Discrete dynamic system oriented on the formation of prebiotic dipeptides from Rode's experiment.

Carlos Polanco; José Lino Samaniego; Thomas Buhse; Jorge Alberto Castañón González

doi:10.18388/abp.2014_1836

Carlos Polanco Departamento de Matemáticas, Facultad de Ciencias, Universidad Nacional Autónoma de México, México.;
José Lino Samaniego Facultad de Ciencias de la Salud, Universidad Anáhuac, Col. Lomas Anáhuac Huixquilucan Estado de México, México.;
Thomas Buhse Centro de Investigaciones Químicas, Universidad Autónoma del Estado de Morelos, Cuernavaca, Morelos, México.;
Jorge Alberto Castañón González Facultad de Ciencias de la Salud, Universidad Anáhuac, Col.

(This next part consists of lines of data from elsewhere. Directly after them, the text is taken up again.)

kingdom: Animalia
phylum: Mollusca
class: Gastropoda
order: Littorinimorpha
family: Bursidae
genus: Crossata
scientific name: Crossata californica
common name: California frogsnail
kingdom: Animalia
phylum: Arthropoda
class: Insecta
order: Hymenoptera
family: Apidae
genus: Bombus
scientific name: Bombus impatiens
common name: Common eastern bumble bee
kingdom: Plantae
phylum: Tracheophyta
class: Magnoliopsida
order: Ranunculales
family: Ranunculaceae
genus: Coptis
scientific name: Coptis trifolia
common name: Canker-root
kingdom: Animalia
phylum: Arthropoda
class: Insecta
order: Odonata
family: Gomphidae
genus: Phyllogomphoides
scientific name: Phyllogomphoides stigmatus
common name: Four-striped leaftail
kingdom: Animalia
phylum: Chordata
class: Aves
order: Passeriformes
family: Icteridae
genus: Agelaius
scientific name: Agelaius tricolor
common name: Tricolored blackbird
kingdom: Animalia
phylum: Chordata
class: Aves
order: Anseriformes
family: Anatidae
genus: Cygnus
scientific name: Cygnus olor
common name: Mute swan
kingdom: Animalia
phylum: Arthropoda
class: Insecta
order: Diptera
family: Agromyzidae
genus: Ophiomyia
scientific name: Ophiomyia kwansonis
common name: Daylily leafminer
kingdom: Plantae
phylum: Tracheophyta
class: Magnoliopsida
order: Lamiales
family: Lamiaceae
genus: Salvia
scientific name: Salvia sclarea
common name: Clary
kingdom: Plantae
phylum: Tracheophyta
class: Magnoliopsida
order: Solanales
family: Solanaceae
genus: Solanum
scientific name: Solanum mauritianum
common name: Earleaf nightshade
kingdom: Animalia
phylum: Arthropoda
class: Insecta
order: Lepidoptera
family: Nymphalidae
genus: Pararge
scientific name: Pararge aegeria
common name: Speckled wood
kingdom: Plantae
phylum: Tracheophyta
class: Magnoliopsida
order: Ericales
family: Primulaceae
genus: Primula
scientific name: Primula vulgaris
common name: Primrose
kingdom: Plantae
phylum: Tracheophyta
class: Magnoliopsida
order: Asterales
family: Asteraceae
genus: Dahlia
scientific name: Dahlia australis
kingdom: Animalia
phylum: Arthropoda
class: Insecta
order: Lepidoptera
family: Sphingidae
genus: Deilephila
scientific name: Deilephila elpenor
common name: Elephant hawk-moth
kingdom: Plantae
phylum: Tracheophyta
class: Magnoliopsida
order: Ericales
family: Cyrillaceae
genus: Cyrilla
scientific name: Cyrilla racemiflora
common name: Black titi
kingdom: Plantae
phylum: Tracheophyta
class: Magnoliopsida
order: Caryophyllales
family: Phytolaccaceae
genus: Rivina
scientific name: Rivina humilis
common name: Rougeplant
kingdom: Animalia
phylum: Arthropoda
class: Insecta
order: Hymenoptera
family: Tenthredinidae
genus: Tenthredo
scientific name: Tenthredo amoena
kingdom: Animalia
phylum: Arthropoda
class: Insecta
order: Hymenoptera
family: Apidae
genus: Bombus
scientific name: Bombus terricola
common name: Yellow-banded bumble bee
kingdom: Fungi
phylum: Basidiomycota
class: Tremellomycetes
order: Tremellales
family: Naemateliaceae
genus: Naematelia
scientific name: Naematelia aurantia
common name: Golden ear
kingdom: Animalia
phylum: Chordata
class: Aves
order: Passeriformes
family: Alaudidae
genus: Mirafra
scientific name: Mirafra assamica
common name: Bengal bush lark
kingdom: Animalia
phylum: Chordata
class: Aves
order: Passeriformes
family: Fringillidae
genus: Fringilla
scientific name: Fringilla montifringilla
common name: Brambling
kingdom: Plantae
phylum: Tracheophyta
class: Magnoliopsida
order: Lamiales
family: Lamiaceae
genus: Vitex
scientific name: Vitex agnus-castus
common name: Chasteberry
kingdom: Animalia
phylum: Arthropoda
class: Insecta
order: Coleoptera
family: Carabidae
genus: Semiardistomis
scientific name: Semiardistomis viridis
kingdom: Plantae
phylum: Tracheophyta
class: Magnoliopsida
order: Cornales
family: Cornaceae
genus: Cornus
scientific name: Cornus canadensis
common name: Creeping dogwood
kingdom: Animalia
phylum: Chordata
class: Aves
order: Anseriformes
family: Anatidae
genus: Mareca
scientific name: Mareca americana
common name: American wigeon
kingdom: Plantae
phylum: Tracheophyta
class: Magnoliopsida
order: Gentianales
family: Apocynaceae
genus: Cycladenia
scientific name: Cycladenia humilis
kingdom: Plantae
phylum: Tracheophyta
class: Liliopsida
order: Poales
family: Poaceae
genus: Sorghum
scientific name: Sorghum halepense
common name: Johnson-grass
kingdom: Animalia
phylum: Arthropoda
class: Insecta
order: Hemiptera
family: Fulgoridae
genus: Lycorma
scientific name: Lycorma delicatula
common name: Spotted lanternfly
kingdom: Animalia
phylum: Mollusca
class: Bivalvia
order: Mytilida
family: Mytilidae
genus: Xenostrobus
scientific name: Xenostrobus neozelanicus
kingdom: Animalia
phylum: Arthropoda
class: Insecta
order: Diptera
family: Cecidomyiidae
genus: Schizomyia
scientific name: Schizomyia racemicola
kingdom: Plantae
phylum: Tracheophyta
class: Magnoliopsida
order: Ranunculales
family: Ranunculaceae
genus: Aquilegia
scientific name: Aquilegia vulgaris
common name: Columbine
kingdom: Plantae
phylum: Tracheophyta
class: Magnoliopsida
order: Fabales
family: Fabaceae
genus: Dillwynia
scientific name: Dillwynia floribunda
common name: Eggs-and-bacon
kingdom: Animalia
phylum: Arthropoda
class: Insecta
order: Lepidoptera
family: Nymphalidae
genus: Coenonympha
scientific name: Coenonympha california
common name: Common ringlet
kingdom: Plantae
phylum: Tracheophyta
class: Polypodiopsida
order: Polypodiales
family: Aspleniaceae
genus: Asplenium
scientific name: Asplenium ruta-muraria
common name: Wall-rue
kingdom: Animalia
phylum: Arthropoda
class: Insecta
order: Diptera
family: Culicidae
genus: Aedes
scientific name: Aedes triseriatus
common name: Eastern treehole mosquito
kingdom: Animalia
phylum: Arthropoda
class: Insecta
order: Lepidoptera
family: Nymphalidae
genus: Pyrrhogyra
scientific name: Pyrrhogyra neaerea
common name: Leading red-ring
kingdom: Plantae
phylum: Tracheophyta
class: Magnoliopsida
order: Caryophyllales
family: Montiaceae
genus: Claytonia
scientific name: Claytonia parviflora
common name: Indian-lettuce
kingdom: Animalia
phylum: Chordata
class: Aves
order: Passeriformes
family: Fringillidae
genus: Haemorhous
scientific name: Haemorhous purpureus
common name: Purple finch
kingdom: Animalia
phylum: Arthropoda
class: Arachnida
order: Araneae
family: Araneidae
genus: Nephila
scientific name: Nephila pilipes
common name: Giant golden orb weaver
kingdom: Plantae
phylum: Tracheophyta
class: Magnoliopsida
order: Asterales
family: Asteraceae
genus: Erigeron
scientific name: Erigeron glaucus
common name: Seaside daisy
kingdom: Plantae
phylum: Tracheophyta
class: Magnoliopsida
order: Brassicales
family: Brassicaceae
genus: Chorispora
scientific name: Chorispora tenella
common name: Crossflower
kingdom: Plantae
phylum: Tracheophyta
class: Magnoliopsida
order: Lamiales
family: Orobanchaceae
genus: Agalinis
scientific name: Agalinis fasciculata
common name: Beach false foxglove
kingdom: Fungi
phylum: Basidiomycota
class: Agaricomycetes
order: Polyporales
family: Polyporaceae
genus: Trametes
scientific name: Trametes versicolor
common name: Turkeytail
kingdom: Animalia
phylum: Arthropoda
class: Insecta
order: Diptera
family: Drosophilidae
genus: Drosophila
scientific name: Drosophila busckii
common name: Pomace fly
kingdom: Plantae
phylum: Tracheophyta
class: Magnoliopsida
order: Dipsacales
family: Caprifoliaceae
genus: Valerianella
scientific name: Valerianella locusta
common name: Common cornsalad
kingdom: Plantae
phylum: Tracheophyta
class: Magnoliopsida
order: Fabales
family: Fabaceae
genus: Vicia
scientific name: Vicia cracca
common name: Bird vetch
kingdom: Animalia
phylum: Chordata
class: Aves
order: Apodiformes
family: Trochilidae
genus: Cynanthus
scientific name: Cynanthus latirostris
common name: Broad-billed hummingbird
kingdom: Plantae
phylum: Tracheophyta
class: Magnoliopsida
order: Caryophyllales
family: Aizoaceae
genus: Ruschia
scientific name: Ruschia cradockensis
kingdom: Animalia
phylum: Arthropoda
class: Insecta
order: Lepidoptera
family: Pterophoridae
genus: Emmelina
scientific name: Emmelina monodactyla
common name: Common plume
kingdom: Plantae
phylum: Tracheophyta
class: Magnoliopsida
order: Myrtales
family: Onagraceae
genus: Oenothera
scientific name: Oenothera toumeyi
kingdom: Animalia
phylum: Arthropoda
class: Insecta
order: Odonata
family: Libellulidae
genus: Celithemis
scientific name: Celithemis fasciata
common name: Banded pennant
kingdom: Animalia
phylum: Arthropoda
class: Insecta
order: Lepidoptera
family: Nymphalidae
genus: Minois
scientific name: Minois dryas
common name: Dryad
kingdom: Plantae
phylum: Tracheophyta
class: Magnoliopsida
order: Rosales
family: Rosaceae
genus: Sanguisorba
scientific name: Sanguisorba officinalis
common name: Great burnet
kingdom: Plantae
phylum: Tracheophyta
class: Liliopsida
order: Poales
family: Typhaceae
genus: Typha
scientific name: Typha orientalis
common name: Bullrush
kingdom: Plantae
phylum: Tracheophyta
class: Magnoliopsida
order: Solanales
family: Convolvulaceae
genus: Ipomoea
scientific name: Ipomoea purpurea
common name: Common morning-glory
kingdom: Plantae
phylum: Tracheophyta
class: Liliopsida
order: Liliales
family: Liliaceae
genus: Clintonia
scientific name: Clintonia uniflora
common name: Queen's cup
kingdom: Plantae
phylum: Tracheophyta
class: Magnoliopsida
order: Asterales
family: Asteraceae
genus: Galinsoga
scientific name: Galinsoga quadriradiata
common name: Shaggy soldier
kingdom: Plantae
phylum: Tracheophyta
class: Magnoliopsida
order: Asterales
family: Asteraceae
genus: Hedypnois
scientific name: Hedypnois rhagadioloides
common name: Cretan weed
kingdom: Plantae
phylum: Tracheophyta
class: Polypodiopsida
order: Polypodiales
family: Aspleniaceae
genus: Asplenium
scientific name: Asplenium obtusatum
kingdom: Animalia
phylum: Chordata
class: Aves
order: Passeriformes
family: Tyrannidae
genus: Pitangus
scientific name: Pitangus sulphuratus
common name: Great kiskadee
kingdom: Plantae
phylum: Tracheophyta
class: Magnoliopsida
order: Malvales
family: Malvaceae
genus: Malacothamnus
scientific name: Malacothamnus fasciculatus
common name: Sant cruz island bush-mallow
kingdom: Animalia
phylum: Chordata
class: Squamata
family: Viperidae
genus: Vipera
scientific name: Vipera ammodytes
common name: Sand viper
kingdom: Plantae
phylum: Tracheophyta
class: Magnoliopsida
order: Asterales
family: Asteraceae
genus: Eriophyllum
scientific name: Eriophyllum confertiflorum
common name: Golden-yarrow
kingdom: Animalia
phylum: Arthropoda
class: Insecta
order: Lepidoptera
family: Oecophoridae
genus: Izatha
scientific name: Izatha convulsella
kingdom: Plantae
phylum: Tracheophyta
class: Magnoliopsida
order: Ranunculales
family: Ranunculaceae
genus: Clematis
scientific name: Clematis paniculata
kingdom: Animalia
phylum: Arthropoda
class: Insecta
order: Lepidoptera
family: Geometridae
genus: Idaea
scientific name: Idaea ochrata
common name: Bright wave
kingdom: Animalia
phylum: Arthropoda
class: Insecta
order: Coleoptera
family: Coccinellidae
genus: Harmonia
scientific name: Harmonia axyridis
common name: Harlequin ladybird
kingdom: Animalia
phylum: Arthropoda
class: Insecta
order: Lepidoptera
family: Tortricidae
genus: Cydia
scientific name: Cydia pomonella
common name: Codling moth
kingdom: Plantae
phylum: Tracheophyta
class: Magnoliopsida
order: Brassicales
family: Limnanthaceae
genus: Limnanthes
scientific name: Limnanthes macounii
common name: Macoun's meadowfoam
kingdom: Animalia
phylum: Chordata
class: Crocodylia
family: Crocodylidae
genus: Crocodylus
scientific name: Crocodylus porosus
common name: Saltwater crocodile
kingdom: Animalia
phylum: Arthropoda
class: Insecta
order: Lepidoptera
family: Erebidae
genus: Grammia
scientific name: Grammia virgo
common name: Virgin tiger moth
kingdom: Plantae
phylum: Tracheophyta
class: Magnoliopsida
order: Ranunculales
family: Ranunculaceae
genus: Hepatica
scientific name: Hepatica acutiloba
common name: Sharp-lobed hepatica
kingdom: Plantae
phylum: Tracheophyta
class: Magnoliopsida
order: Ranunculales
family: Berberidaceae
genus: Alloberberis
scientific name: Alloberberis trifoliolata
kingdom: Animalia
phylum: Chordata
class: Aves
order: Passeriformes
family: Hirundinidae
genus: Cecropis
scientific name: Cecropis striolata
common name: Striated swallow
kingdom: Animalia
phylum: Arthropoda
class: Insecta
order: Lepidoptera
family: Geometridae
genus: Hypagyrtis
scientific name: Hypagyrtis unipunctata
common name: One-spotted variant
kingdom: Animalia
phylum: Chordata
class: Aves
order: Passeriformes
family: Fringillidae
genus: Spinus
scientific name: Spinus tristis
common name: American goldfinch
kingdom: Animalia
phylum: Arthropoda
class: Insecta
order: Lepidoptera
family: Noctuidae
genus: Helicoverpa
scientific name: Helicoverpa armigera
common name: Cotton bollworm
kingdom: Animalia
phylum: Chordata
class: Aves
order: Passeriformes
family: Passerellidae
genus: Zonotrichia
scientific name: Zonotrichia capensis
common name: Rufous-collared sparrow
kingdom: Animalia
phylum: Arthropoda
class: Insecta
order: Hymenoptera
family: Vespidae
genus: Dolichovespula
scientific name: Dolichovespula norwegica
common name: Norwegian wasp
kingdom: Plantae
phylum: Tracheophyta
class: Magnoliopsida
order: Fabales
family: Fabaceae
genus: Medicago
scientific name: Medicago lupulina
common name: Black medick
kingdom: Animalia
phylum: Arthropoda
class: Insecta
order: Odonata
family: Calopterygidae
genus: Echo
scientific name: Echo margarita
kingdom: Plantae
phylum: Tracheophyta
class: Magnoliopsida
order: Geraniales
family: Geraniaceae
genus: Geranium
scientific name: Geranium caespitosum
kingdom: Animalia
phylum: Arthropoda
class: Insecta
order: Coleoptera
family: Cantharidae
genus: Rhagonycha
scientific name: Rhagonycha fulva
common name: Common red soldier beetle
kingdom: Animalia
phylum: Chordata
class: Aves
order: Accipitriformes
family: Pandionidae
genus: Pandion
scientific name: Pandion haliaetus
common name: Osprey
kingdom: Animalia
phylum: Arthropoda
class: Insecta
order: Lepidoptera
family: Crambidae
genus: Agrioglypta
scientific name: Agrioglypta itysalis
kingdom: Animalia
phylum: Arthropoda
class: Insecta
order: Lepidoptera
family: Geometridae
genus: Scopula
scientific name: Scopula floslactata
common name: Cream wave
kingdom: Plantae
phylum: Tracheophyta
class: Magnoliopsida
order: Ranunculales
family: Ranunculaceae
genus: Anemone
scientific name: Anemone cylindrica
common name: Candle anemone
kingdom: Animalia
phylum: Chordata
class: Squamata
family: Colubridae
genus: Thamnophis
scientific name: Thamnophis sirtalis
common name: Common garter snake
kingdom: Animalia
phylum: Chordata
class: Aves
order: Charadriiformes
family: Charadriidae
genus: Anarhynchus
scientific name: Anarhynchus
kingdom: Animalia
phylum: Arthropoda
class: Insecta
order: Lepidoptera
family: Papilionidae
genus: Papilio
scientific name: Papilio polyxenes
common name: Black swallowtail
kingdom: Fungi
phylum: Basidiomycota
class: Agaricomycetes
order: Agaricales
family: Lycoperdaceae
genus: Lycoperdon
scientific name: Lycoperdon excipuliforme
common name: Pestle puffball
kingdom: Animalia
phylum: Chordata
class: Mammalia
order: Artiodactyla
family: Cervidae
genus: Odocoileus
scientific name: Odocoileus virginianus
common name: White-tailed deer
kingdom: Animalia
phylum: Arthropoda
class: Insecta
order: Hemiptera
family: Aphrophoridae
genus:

Lomas Anáhuac Huixquilucan Estado de México, México.;

DOI: https://doi.org/10.18388/abp.2014_1836

Abstract

This work attempts to rationalize the possible prebiotic profile of the first dipeptides of about 4 billion years ago based on a computational discrete dynamic system that uses the final yields of the dipeptides obtained in Rode's experiments of salt-induced peptide formation (Rode et al., 1999, Peptides 20: 773-786). The system built a prebiotic scenario that allowed us to observe that (i) the primordial peptide generation was strongly affected by the abundances of the amino acid monomers, (ii) small variations in the concentration of the monomers have almost no effect on the final distribution pattern of the dipeptides and (iii) the most plausible chemical reaction of prebiotic peptide bond formation can be linked to Rode's hypothesis of a salt-induced scenario. The results of our computational simulations were related to former simulations of the Miller, and Fox & Harada experiments on amino acid monomer and oligomer generation, respectively, offering additional information to our approach.